Of course dd knows he is a boozer but normally he drinks at home then falls asleep so its not a huge problem to her if you see what i mean. When the pubs reopen he will be staggering home again

He is aware that he has a problem but says he enjoys having a drink. He has spoken to the gp about it previously when things were bad but the waiing list for counselling was huge and is probably 10x worse now thanks to covid

I am going to look into the support groups in the hope that he will join one and tell him he must cut down and get some help

I don’t want to be his carer when it all starts to take its toll. Annoyingly he had a liver function test about 8 years ago and it showed no problem- i hoped it would show damage and it would slow him down

OP posts:
NeilBuchananisBanksy · 05/05/2021 09:46

Google adult children of alcoholics. Your daughter will know and she will be affected by this.

I had an alcoholic dad and my mum thought she was shielding us. She wasn't.

pointythings · 05/05/2021 10:33

igetitallwrong liver function tests are a very poor way of diagnosing whether or not alcohol is affecting someone's health.
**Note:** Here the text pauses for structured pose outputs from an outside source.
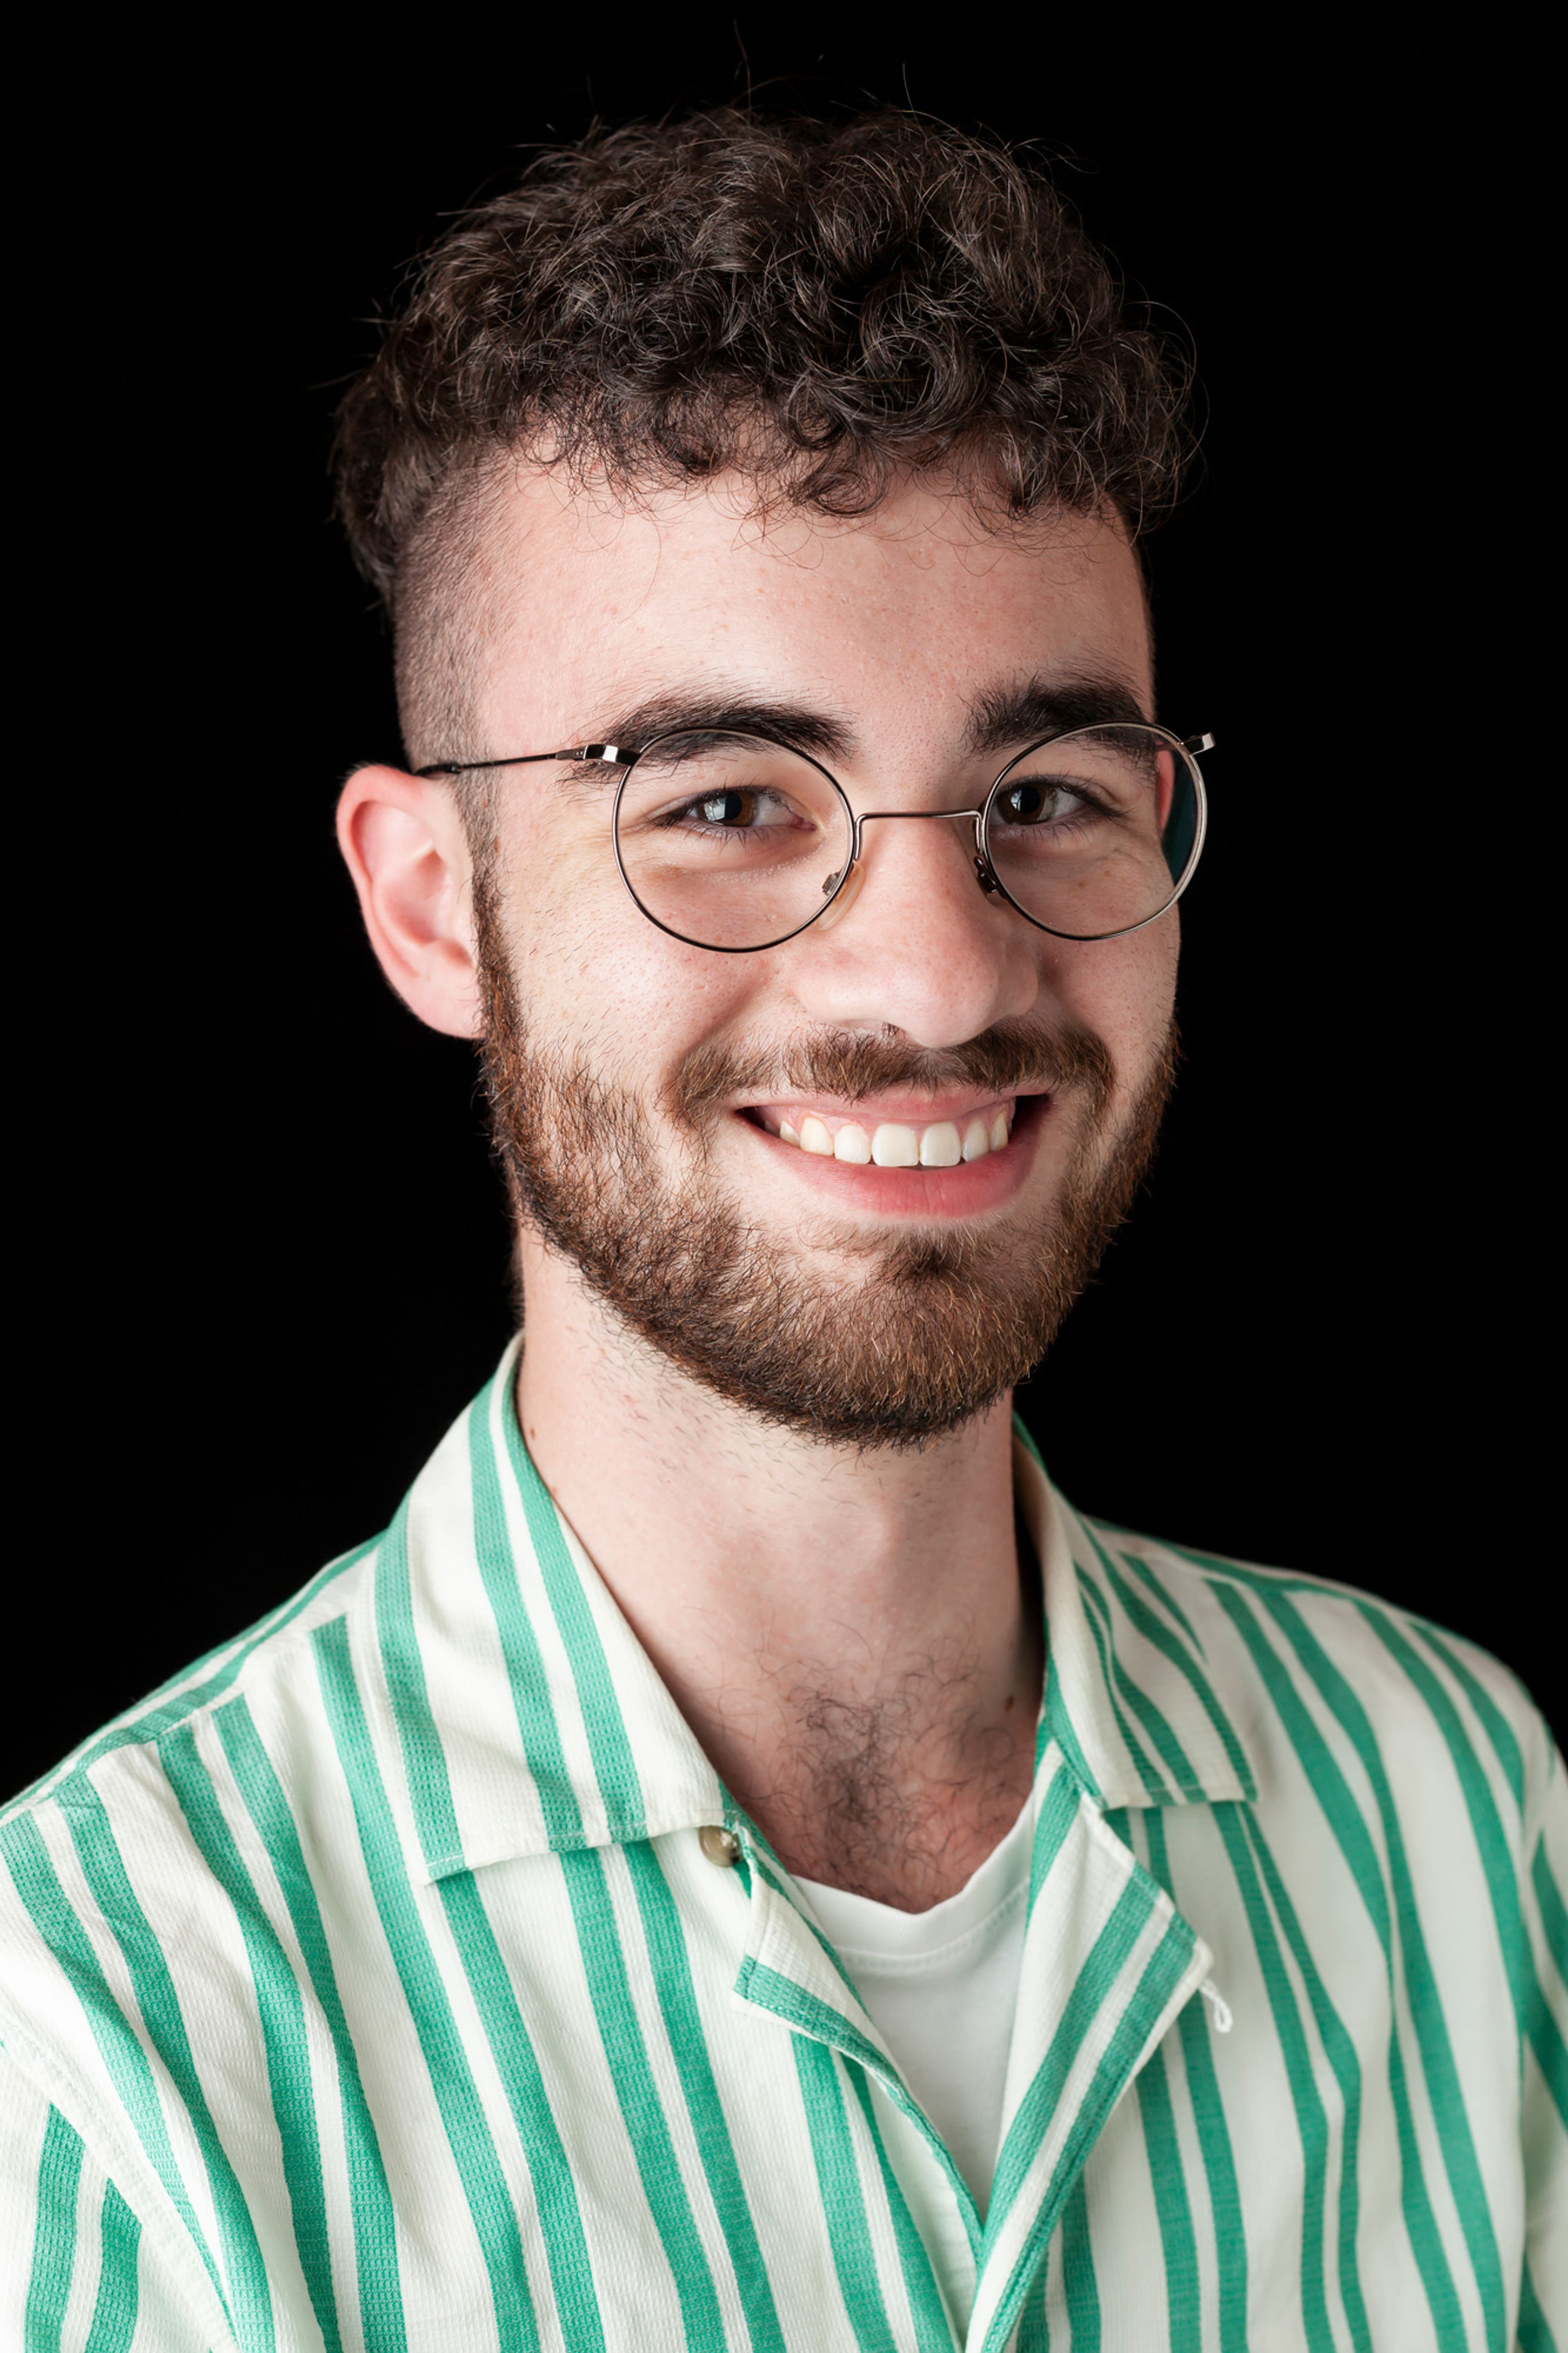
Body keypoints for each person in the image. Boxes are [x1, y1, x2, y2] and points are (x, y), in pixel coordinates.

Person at [2, 109, 1563, 2353]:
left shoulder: (1458, 1810)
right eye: (730, 804)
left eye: (1046, 795)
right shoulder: (91, 2027)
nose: (937, 978)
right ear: (433, 904)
The liver is an amazing organ - it will keep going and going and show up as normal no matter what abuse is heaped on it. Then when it goes, it goes hard and fast. It wasn't liver disease that killed my husband, it was heart disease caused by alcohol abuse.

The support groups are for you, not him. He needs to either access his GP, do AA or do something like SMART recovery - but you can't make him do that. The support groups are so that you can set boundaries for what you will and will not tolerate from him, to make you feel less alone and to give you the strength to take hard decisions when the time comes that you have to.